▸ ABOUT THIS TASK
Begin at the line below that has "6. Hygiene barriers" and stop after the line that has "<sup>1</sup> Compatible with". Please restate only those lines, word for word.

▸ Page images and extracted text
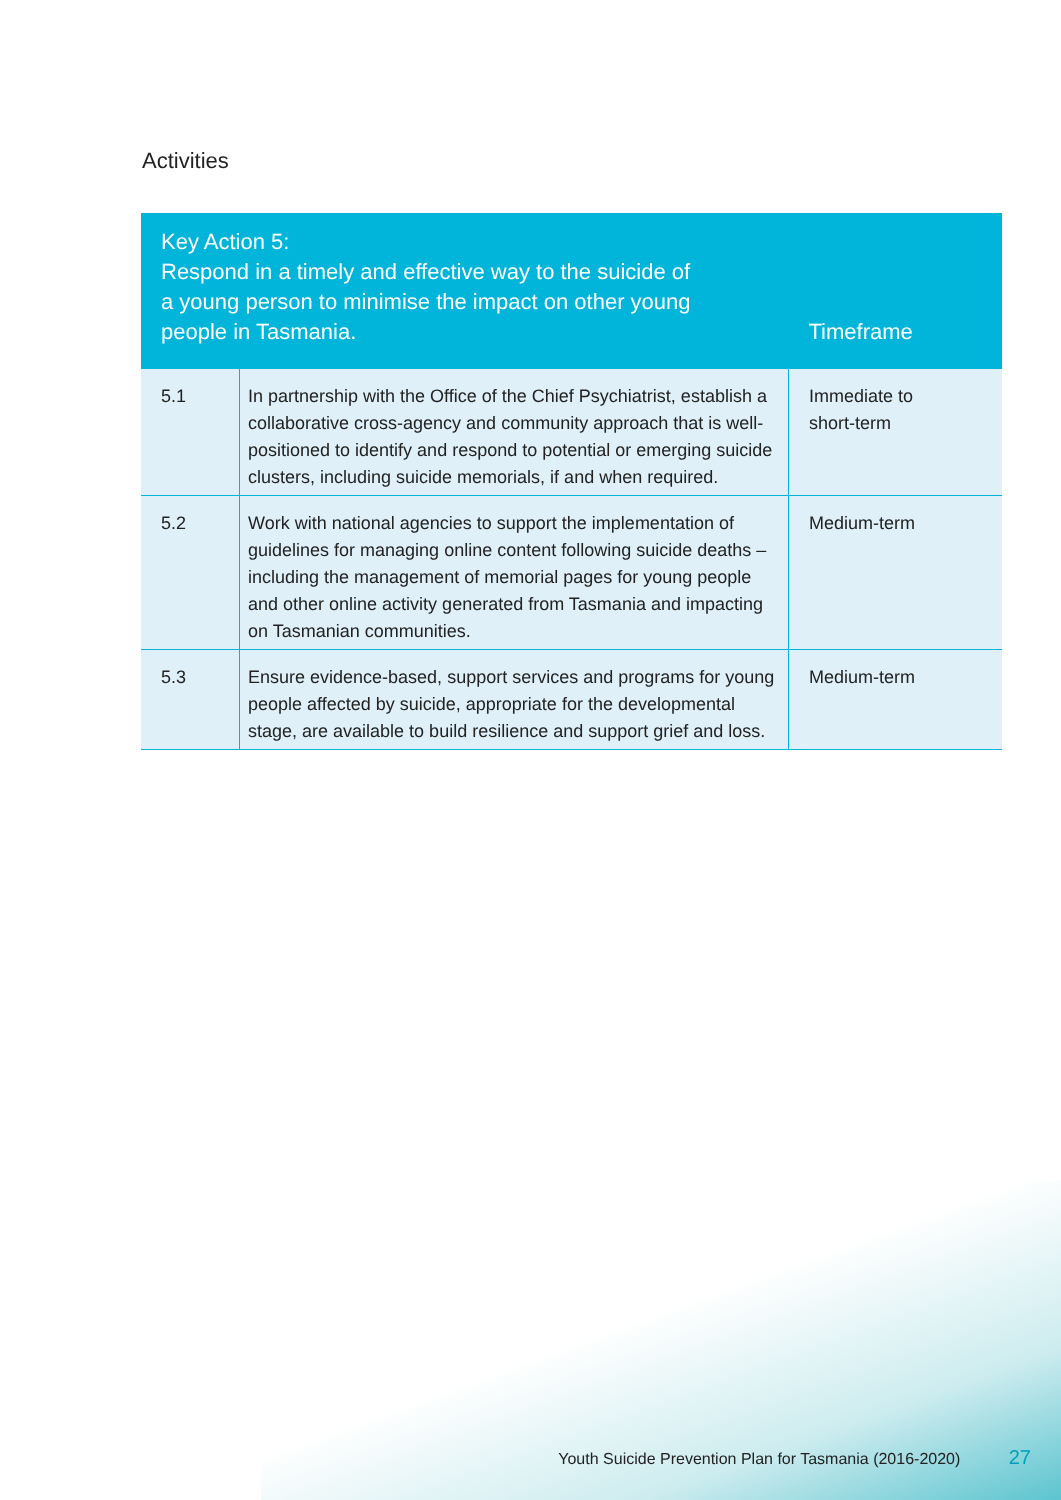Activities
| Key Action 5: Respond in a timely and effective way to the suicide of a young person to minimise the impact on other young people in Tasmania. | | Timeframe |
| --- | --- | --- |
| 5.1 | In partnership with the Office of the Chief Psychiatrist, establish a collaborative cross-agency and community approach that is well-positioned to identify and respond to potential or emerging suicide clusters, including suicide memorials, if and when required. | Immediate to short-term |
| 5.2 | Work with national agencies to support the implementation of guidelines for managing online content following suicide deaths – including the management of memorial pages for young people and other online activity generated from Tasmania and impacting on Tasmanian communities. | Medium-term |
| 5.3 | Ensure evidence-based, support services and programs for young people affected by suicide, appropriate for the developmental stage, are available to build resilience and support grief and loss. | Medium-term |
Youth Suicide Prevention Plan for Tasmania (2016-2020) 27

...

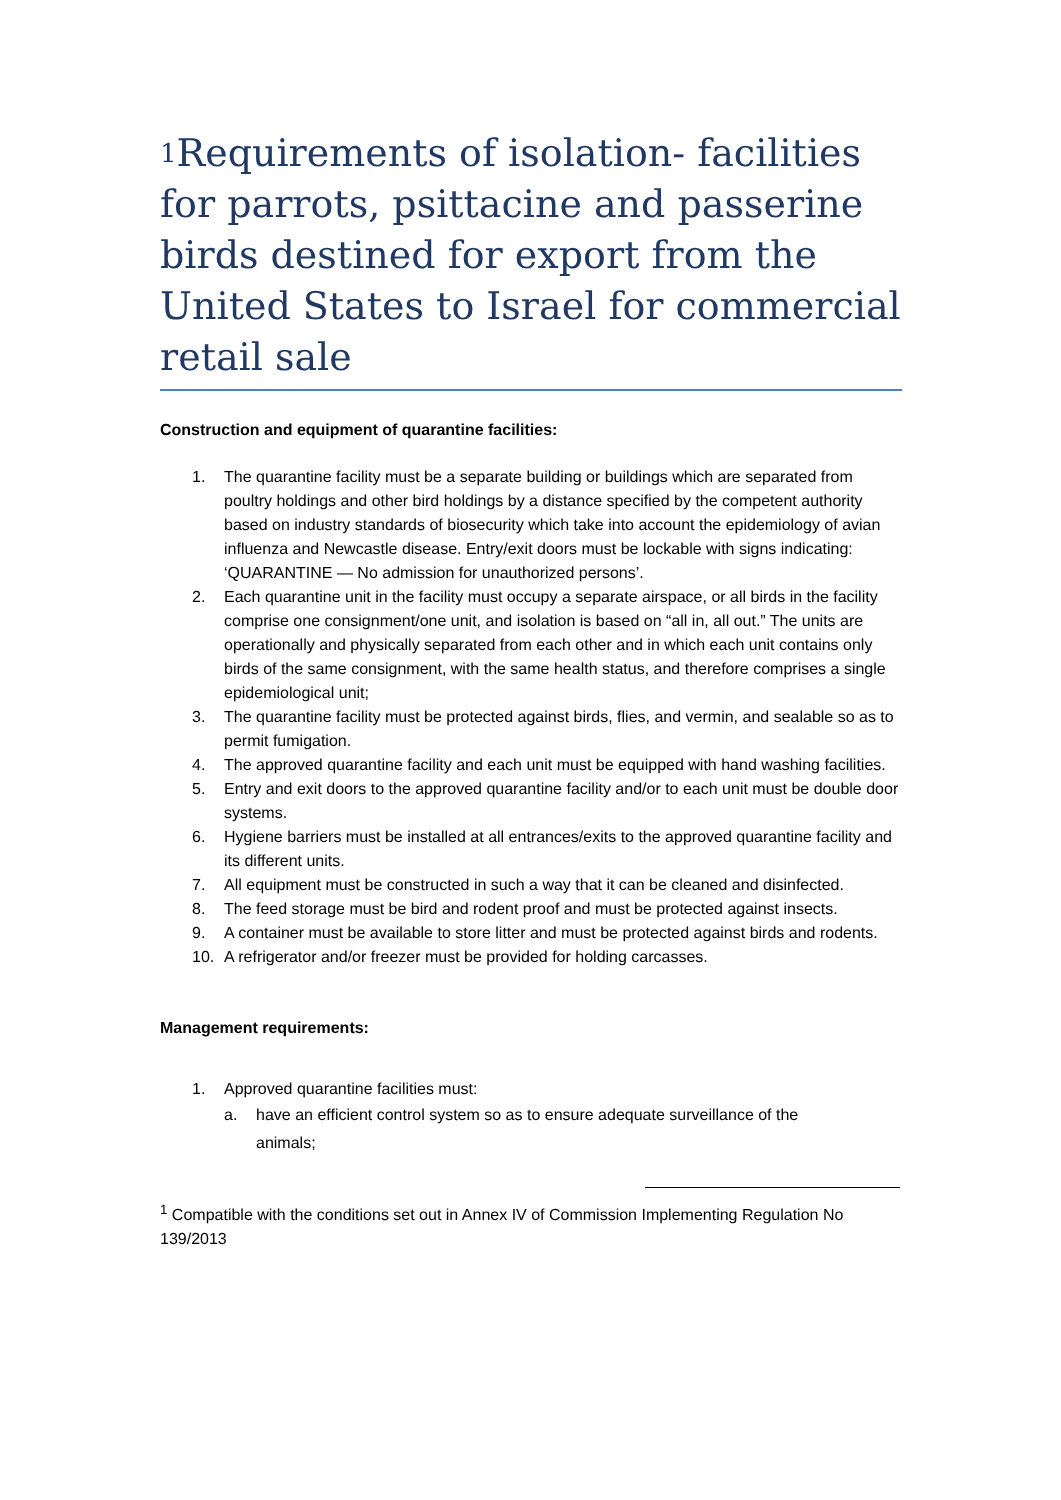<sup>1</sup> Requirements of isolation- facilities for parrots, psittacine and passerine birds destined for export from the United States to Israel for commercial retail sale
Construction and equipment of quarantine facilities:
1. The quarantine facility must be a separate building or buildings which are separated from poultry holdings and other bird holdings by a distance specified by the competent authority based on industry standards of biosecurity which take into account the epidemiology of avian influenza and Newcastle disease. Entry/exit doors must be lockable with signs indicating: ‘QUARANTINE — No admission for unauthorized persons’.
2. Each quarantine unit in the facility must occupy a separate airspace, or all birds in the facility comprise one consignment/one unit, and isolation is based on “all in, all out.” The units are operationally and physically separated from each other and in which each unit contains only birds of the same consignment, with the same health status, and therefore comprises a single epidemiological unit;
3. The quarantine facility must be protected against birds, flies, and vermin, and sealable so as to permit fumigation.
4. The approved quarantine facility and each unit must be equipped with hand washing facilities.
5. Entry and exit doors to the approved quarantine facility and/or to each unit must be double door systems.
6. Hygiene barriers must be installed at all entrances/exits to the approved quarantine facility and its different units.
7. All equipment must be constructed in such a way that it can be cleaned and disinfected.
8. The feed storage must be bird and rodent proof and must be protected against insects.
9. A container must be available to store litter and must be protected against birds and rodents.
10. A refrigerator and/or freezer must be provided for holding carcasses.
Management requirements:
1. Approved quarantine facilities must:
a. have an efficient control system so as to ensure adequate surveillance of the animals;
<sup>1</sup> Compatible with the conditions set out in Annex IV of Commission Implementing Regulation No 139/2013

▸ THE COMPLETED TASK
6. Hygiene barriers must be installed at all entrances/exits to the approved quarantine facility and its different units.
7. All equipment must be constructed in such a way that it can be cleaned and disinfected.
8. The feed storage must be bird and rodent proof and must be protected against insects.
9. A container must be available to store litter and must be protected against birds and rodents.
10. A refrigerator and/or freezer must be provided for holding carcasses.
Management requirements:
1. Approved quarantine facilities must:
a. have an efficient control system so as to ensure adequate surveillance of the animals;
<sup>1</sup> Compatible with the conditions set out in Annex IV of Commission Implementing Regulation No 139/2013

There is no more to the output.